##### Excerpt to read

Similarly in Broken Age the Maiden Feast is considered something normal. The arrival of the next Mog is inevitable, and the locals have no means of defeating them. They come to terms with the need to sacrifice some of their members to preserve their civilization – but they go beyond that. They normalize it and turn it into a festive occasion. Being chosen as a maiden is considered a great honor and privilege.
Looking from the outside in, we the players, can of course see that the practice is clearly reprehensible and that the world-view of the in-game societies has been warped by the exposure to the terror of the Mog monsters. Vella can be seen as a transhumanist hero because she does against this established evil. She seeks to rescue the other maidens even though they have resigned themselves, and accepted their fate.
The Maiden’s Feast celebration during which young girls are fed to the Mog feels very much like a religious ritual. The practice of human sacrifice to appease a temperamental deity is nothing new and there have been many societies in our history which practiced it. However, it is commonly associated with “primitive” societies. We assume that most societies will eventually “grow out” of that phase mainly due to the increased understanding of nature through science. Once people realize that floods, plagues and droughts are natural events which cannot be bargained with they move to less bloody forms of worship… But on Vella’s planet the evil deity is a factual, living beast. The worship is not a matter of faith, but a matter of fact. And so the human sacrifice practice gets normalized well into post-agricultural age.
Coming to terms with the brutality of Maiden’s Feast is actually seen as a form of enlightenment. Near the beginning of the game we learn that Vella’s home village of Sugar Bunts used to be a tribe of warriors who resisted, fought and hid from the Mogs in the past. But in the last few decades the attitudes have changed and the towns-folk warmed up to the Mog worship. They decided that practicing occasional human sacrifice results in a hundred-fold net decrease of the human casualties caused by the monster menace. And so they put down their weapons and became a village of bakers.
But can that ever justify human sacrifice? Is creating peaceful and harmonious society a valid excuse to indulge in ritualized murder? This is more or less the basis for half of failed utopia stories: a superficially perfect society with a dark secret. But the inhabitant’s of Vella’s planet don’t even hide it – they practice their sacrifices openly and are proud of them.
This is a very interesting example in how an organized religion can potentially normalize behaviors which would otherwise be morally unacceptably by re-framing them as acts of virtue that benefit the entire society. Sacrificing maidens is no longer viewed as a lesser of two evils, or a necessary brutality. It becomes something inherently good and wholesome. A monster devouring innocent young women becomes a symbol of pacifism and civilized harmony. The ritual of human sacrifice becomes a happy and festive, family friendly celebration. This is the real power of organized religion: the ability to skew perception and not only justify but sanctify vile acts by turning them into wholesome acts of devotion.

##########
##### Provided data

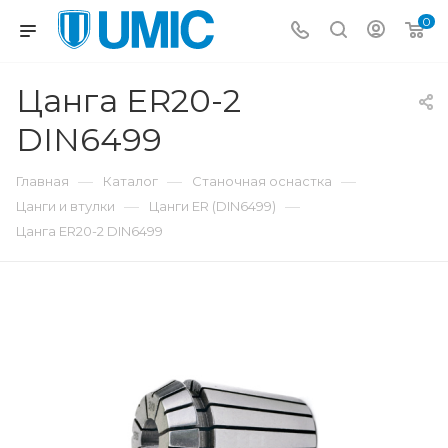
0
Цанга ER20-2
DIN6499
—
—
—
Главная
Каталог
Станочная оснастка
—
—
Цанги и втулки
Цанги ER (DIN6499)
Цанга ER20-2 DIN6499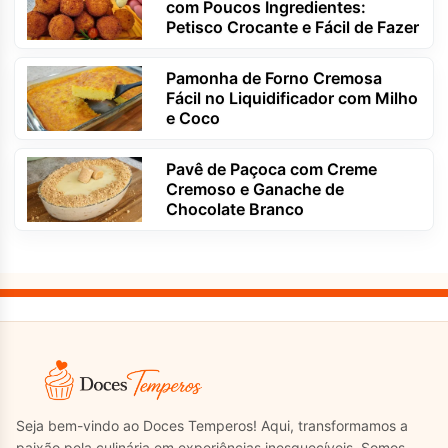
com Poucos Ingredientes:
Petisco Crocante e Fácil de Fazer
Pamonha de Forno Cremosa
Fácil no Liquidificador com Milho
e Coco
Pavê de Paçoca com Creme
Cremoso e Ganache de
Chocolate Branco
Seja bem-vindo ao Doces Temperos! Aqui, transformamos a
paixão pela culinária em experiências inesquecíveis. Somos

##########
##### Provided data

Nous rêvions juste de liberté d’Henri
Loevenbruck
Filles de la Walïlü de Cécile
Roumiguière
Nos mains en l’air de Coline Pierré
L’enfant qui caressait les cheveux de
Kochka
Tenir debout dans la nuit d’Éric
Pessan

##########

Work task 1 -> According to the essay on Broken Age, what did the people of Sugar Bunts become after they put down their weapons?
Work task 2 -> Write the next part of the essay on Broken Age, continuing after its final sentence.

Task result 1 -> A village of bakers.

Task result 2 ->
The worst part is that this is not a sinister thing. There isn’t some evil cult leader hidden behind the curtain brain washing the flowers. This warped worldview has evolved naturally over many decades. The townspeople are neither evil, nor particularly gullible – they are just misguided. They are mostly portrayed as sympathetic, well meaning and sometimes tragic characters. There is a great scene in there where Vella talks to a “rejected” maiden in the town of Meriloft. The girl was chosen by the community to be one of the sacrificial victims, but not devoured by Mog Chotrha which is a deep sense of personal shame to her. By failing to be devoured she has not only shamed herself, but also her entire family.
So Mog Chotrha can be a metaphorical jab at modern religions, which typically do not practice human sacrifice but often do preach morally questionable truths. For example, some religions proscribe female circumcision because it aligns with their dogma, and is perceived to be socially beneficial to the entire community. Even Christian denominations are not immune from this, as they often preach intolerance toward LGBTQ+ folk and prop up outdated, harmful power structures as models to be followed. Vella can therefore be interpreted as an atheist hero because she dares to go against the dogma. She recognizes her religion is wrong, and that the rituals are morally reprehensible and rejects them. For that she is labeled as a pariah. To to those who fully internalized Mog worship, Vella’s rebellion is and ultimate act of selfishness – a refusal of a holy, righteous sacrifice on behalf of the community. This is very similar to the way in which the critics of organized religions tend to be treated: they are labeled as sinners or heretics and shunned or expelled from their communities and their families are shamed for allowing this to happen.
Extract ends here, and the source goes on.